Trecho do texto:
A convenção coletiva, enquanto pacto celebrado pelos condôminos, é específica para cada condomínio, sendo evidente sua diferenciação, podendo ser alterada e complementada pelas decisões tomadas em assembleia. Assim, ao passar do tempo, respeitado o quórum diferenciado de 2/3, a convenção coletiva pode ser alterada de acordo com a necessidade dos condomínios, adaptando-se a sua realidade. De acordo com as alterações promovidas nas convenções de condomínio, vai-se revelando a especificidade do condomínio, com suas características, como uma liberdade maior de uso ou regras mais restritivas. Quando se compra uma unidade de condomínio, há uma adesão às normas que regem o condomínio, independentemente de se conhecer ou não as normas que regem a vida condominial (Código Civil, artigos 1.333 e seguintes). De qualquer forma, se a convenção condominial contraria normas constitucionais ou legais, haverá um conflito de normas, onde evidentemente prevalecerão as normas superiores. Por esta razão, há de haver uma compatibilização das normas convencionais com os direitos constitucionais dos moradores, como o direito à propriedade, direito à dignidade, à saúde, segurança etc.
Um exemplo recente é o fechamento e abertura de áreas comuns devido a pandemia. O fato de ser uma situação totalmente nova causou grande dúvida sobre como proceder. Houve dificuldades inclusive sobre como fazer as assembleias, criando a necessidade de evolução do sistema para realização na forma virtual, para que se decida sobre o fechamento das áreas comuns durante a pandemia. Recorreu-se às decisões judiciais também, tendo em vista a falta de regulamentação legal.
Considerando que não há previsão em convenção coletiva, por se tratar de questão nova, surge a dúvida sobre a possibilidade de se estabelecer unilateralmente pelo síndico a obrigatoriedade da comprovação da vacinação para utilização das áreas comuns pode gerar questionamentos por violação aos direitos constitucionais de moradia, liberdade de locomoção e igualdade.

[Listagens de coordenadas em pixels]
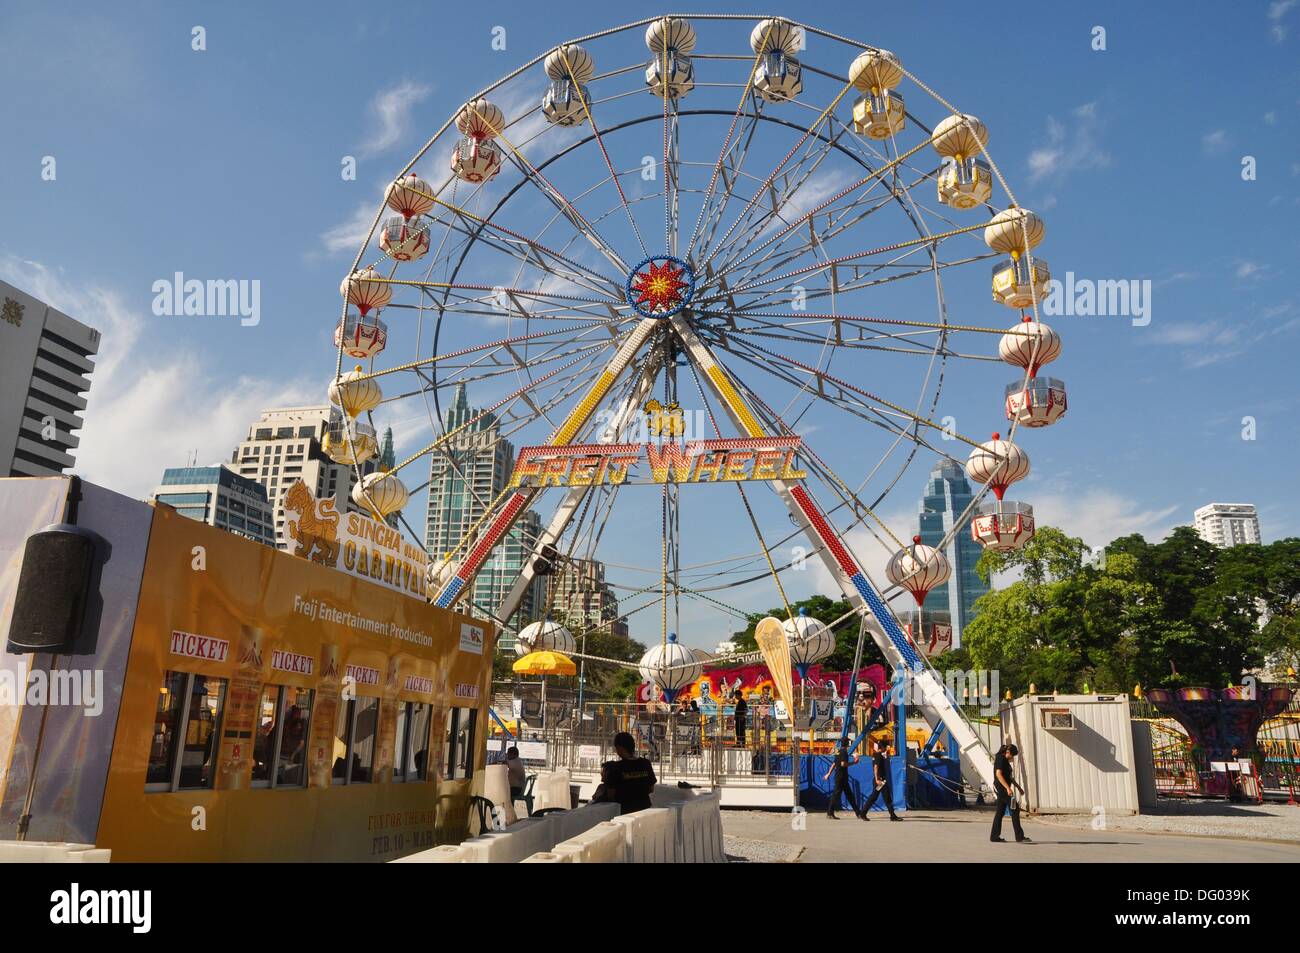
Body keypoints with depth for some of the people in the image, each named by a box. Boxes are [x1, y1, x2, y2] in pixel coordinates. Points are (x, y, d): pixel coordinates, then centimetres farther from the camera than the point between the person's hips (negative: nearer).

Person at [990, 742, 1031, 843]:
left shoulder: (1005, 760, 19)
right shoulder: (1001, 759, -13)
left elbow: (1010, 777, 26)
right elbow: (998, 774, -24)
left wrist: (1019, 787, 23)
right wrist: (1008, 788, -29)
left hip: (1003, 789, 10)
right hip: (1001, 788, -10)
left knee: (1000, 812, 10)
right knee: (1015, 809, -9)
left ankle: (994, 836, 12)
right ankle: (1019, 836, -9)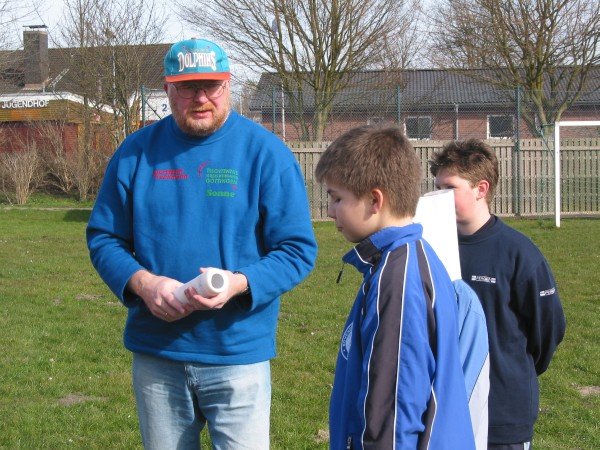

Seu objetivo: Resuma, por favor, o texto sobre a convenção de condomínio em duas frases. As entradas são um material à parte, sem relação com o texto.

Sua resposta: A convenção coletiva é específica de cada condomínio e pode ser alterada em assembleia, respeitado o quórum de 2/3, mas, se contrariar normas constitucionais ou legais, prevalecerão as normas superiores. A pandemia, situação nova sem regulamentação legal, gerou dúvidas sobre o fechamento das áreas comuns e sobre a possibilidade de o síndico exigir unilateralmente a comprovação da vacinação para o uso dessas áreas.